En “Pétalos”, un hombre busca baños públicos para sentir el olor de las mujeres, de sus excreciones, de sus secreciones, de sus desechos; entre las manchas, entre las huellas olvidadas, negadas, hay particularidades, hay detalles que las hacen únicas, y el hombre perseguirá estas huellas, irá detrás de su destrucción lenta. Él se enamora de una Flor nunca vista y rastrea en los baños sus formas posibles: “Mientras más observaba el salpicadero, el desorden se iba apoderando de los rastros y armando con ellos un caleidoscopio enloquecido. En la segunda lectura, la Flor tenía varios cuerpos posibles. Dudé del tamaño de su boca y los tonos de su orina me provocaron incluso asco, la certeza de que toda ella había empezado a pudrirse” (Pétalos, 94).
Finalmente, en “Bezoar”, hay una mujer que busca la receta de la calma perfecta, una mujer que atiende únicamente sus actos involuntarios, una mujer que deja pelos a su alrededor en cada lugar en el que haya estado, una ansiedad que sólo se calma arrancando uno a uno los hilos del manto rojo que cubre su cabeza; en una clínica, cerca de un acantilado, ella espera tener, por fin, su “piedra bezoar”. Ella escribe un diario para su psiquiatra, para explicarse a sí misma sus manías, desprovistas de toda causalidad fácil, y la tragedia de haber encontrado a su igual: “Ver nuestros propios defectos reflejados en el ser con quien compartimos la vida es una experiencia insoportable. ¿Se imagina usted viviendo con una enfermera sádica y pilosa que le recordara su propio aspecto de morsa? Seguramente tampoco lo resistiría” (Bezoar, 131).

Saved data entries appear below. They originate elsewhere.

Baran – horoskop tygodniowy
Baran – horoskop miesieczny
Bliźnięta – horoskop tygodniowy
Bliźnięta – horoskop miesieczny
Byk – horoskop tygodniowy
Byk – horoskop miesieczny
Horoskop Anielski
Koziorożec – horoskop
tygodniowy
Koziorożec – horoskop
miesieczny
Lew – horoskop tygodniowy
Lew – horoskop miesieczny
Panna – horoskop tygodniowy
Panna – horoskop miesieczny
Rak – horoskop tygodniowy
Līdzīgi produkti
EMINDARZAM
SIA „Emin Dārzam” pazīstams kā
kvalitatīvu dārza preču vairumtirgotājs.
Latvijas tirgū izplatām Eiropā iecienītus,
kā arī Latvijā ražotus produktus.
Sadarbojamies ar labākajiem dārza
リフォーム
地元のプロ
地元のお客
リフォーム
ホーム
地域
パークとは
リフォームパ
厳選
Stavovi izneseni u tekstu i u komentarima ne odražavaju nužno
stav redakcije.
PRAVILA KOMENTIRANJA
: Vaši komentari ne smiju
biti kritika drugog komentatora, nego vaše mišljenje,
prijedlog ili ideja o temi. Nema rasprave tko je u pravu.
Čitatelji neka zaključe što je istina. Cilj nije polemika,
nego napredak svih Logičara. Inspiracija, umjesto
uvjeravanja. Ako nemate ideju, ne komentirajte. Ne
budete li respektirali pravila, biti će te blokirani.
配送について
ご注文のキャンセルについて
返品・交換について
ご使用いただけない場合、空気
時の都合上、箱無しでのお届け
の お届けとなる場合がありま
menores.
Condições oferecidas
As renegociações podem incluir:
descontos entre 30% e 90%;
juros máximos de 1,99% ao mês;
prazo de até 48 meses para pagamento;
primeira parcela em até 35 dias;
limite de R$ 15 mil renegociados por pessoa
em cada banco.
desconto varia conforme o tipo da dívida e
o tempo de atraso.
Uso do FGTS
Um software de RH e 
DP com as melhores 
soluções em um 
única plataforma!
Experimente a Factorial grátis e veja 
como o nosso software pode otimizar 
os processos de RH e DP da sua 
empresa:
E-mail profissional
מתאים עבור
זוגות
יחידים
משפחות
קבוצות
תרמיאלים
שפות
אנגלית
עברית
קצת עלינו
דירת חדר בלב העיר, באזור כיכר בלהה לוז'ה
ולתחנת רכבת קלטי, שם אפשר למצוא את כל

Como seres que ofrecen lo más preciado de sí mismos, así, también, estos seres cuentan sus historias; los cuentos de Nettel se leen despacio, pausadamente. Aquí no se buscan intrigas, no se persiguen acciones truculentas; los movimientos son de lo sentido. La sutileza y el tacto del lenguaje no persiguen un rebuscado “realismo sucio”, no se aprovechan para resaltar las bajezas humanas, la degradación del ser; Pétalos y otras historias incómodas se acerca al personaje con la empatía y la inocencia suficientes para narrar sin prejuicios y sin juicios lo que estos seres dan: una imagen de lo humano, de sus ínfimas –pero no menos importantes– trascendencias, en un tiempo que, cada vez más, tiende a carecer de ellas.
Estas historias se ofrecen como “pétalos”, como tesoros frágiles que una mano desprende del cálido centro de la ficción y que llegan a un lector que mira en ellos el mundo con un caleidoscopio demasiado humano.